La propietaria del predio productivo Santa Rita, ubicado en la provincia Guarayos de Santa Cruz, Melisa Barba denunció en el Comando Departamental de la Policía, que avasalladores nuevamente ingresaron en su propiedad, secuestrando en la misma a su esposo ya su suegro. Lamentó no recibir la ayuda necesaria, puesto que este suceso es reiterativo, por lo que pidió que se tomaran medidas drásticas para frenar esta problemática.
“Dan la espalda a un montón de gente trabajadora, el año pasado eran 60 trabajadores, este año solo quedan 30 familias porque no defienden y tienen que dejar que los delincuentes hagan algo”, expresó.
Asimismo, acotó que los responsables, son personas de San Julián y San Pedro, pero que al no recibir sanciones, vuelven a ingresar en el predio.
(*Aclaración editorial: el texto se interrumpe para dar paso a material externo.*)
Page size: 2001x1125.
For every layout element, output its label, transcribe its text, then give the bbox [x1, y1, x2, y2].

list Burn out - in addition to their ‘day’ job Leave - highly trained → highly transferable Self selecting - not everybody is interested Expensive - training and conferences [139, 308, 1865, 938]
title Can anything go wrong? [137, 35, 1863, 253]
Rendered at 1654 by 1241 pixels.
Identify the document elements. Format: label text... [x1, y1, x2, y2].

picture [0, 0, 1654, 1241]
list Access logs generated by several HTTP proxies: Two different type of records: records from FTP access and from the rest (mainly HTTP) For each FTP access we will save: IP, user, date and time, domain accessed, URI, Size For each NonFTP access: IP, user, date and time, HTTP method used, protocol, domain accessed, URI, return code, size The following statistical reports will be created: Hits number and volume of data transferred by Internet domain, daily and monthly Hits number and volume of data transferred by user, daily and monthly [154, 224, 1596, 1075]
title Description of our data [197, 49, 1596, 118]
Es por eso, que Barba pidió detener a uno de los presuntos cabecillas de estos grupos, identificado como Vicente Ollisco.
Otra persona que también se refirió a los avasallamientos, fue la presidenta de la Asamblea Legislativa Departamental (ALD) de Santa Cruz, María René Álvarez, quien expresó su preocupación por las reiteradas denuncias de avasallamientos en la provincia Guarayos.
“Estos hechos reflejan una preocupante ausencia del Estado en la defensa de la legalidad, la propiedad privada y la seguridad jurídica. No podemos permitir que productores, trabajadores y familias continúen viviendo bajo amenazas permanentes mientras prevalezca la impunidad”, sostuvo.
En ese sentido, exigió a la Policía Boliviana, al Ministerio Público, al INRA y las autoridades competentes se constituyen de manera inmediata en el lugar para verificar los hechos, proteger a las personas y garantizar el cumplimiento de la ley.
Finalmente, Álvarez afirmó que la defensa de la propiedad privada, la lucha contra los avasallamientos, el fortalecimiento de las autonomías, la construcción de infraestructura estratégica y una distribución más justa de los recursos forman parte de una misma agenda de desarrollo para Bolivia.
“Guarayos no puede seguir siendo tierra de nadie. La paz social y el desarrollo solo serán posibles cuando el Estado garantice seguridad jurídica, respeto a la ley, defensa del territorio y condiciones reales para que las regiones productivas continúen siendo motor de crecimiento para el país”, concluyó.